**YOUR INSTRUCTIONS**.
Reproduce every line of the material below verbatim, omitting the pictures.

**AVAILABLE DATA**.
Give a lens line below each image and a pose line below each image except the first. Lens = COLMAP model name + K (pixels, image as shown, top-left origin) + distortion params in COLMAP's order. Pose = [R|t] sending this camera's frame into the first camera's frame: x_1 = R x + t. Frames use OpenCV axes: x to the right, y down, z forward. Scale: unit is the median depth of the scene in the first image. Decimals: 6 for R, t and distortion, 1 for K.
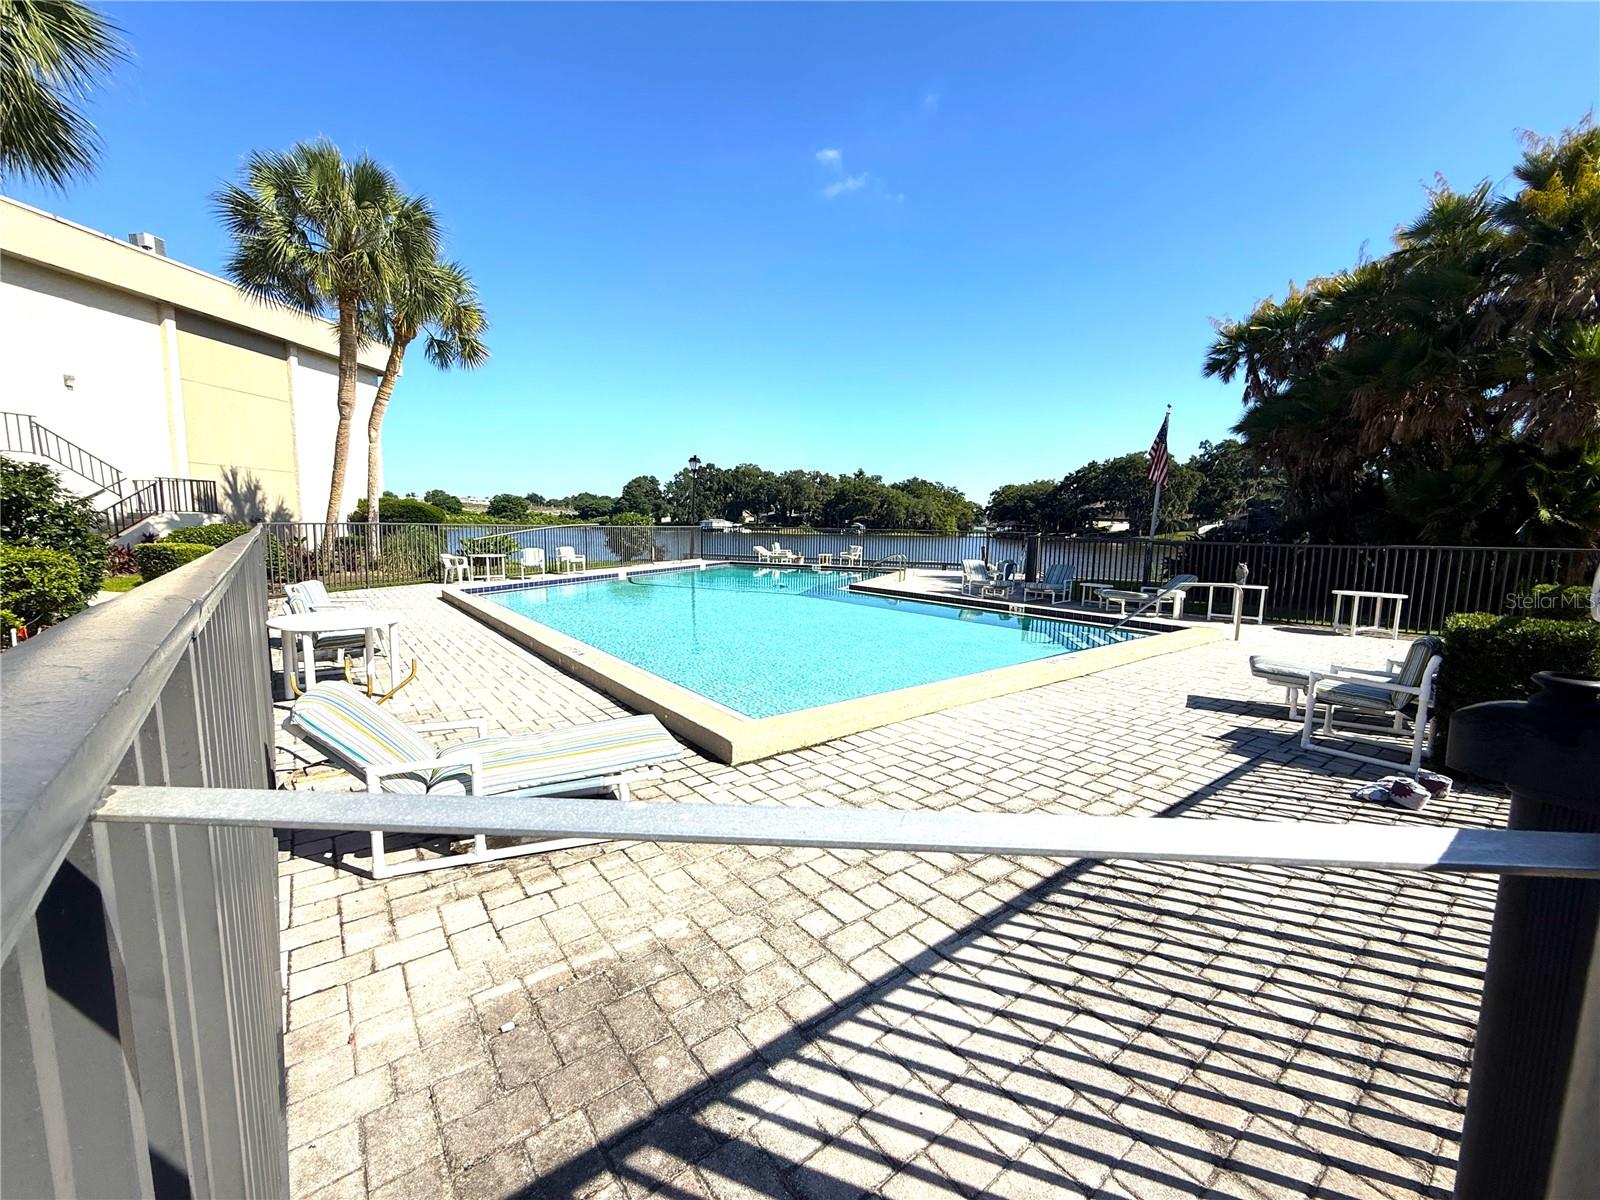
lens RADIAL K [[640.5, 0, 797.5], [0, 640.5, 591.7], [0, 0, 1]] dist [0.000468, -0.000269]
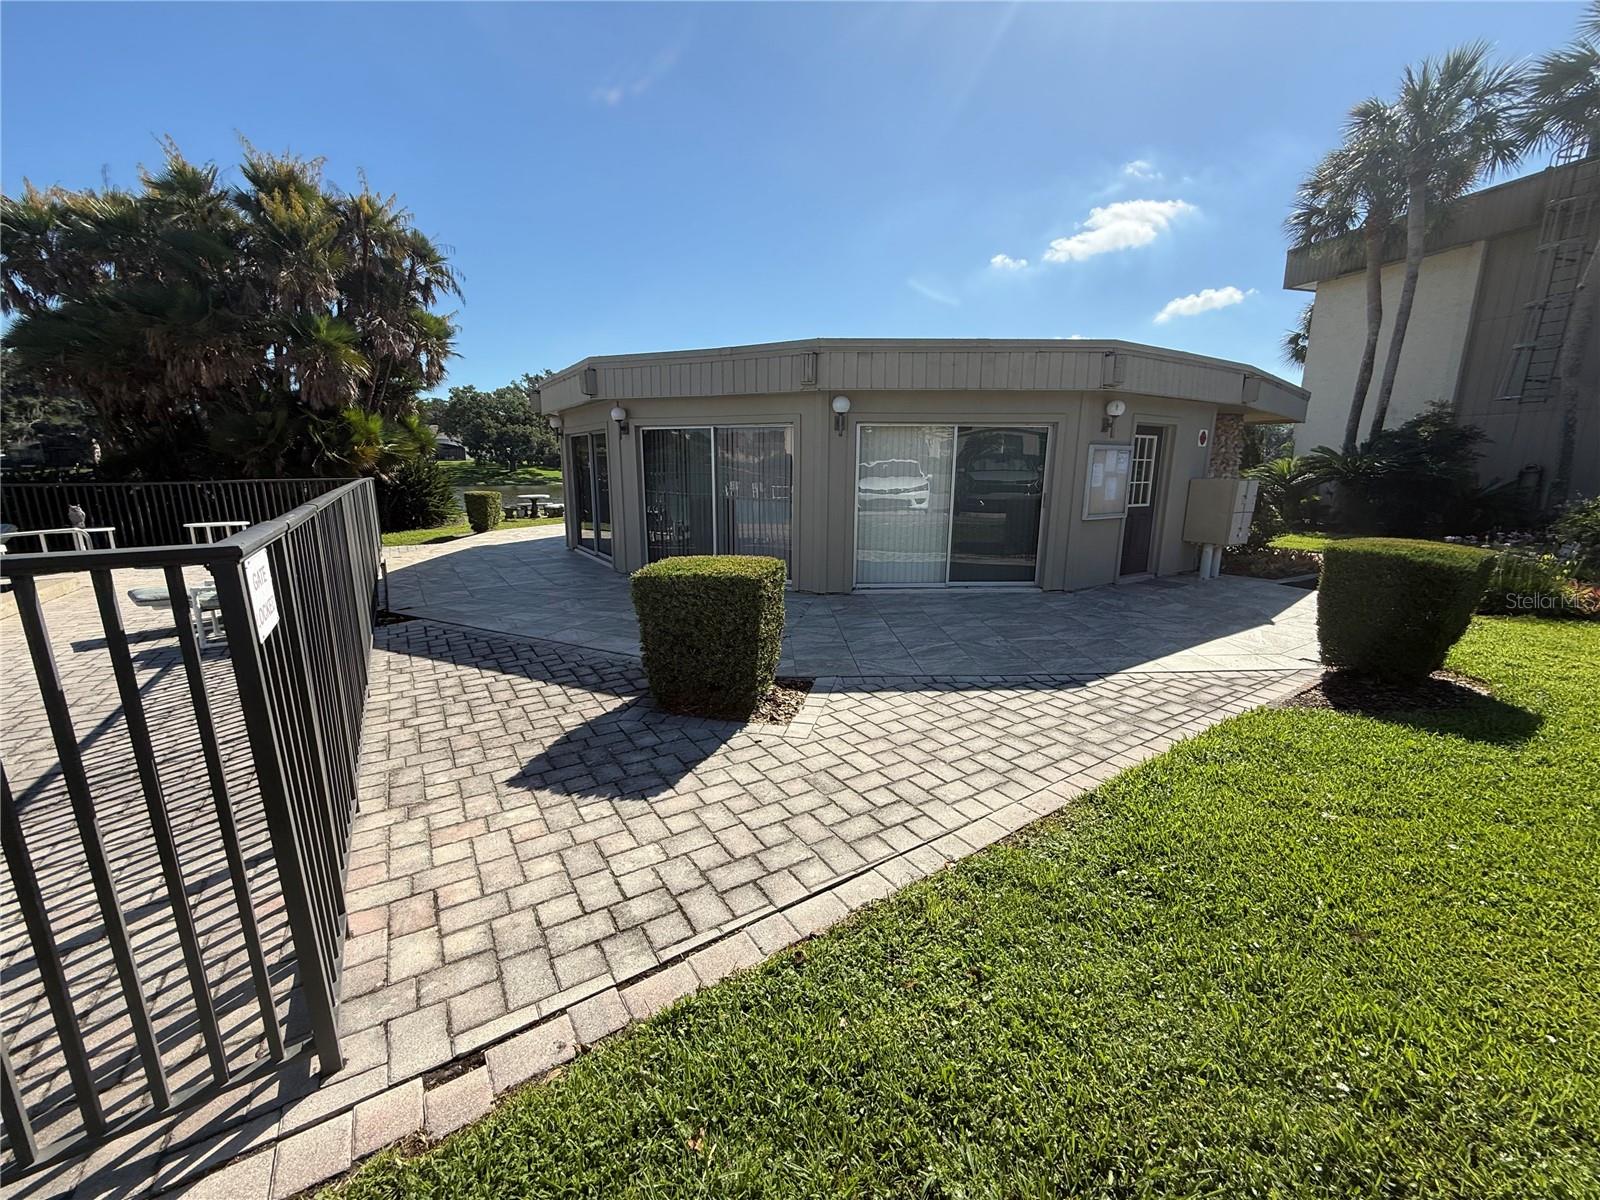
lens RADIAL K [[640.5, 0, 795.3], [0, 640.5, 600.0], [0, 0, 1]] dist [0.000468, -0.000269]
pose [[0.105561, -0.222092, 0.969295, -0.126847], [0.104439, 0.971826, 0.211299, 0.001531], [-0.988913, 0.078927, 0.125782, -0.141484]]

**TASK RESULT**.
Give a lens line below each image and a pose line below each image except the first. Lens = COLMAP model name + K (pixels, image as shown, top-left origin) + distortion params in COLMAP's order. Pose = [R|t] sending this camera's frame into the first camera's frame: x_1 = R x + t. Frames use OpenCV axes: x to the right, y down, z forward. Scale: unit is the median depth of the scene in the first image. Decimals: 6 for R, t and distortion, 1 for K.
lens RADIAL K [[640.5, 0, 797.5], [0, 640.5, 591.7], [0, 0, 1]] dist [0.000468, -0.000269]
lens RADIAL K [[640.5, 0, 795.3], [0, 640.5, 600.0], [0, 0, 1]] dist [0.000468, -0.000269]
pose [[0.105561, -0.222092, 0.969295, -0.126847], [0.104439, 0.971826, 0.211299, 0.001531], [-0.988913, 0.078927, 0.125782, -0.141484]]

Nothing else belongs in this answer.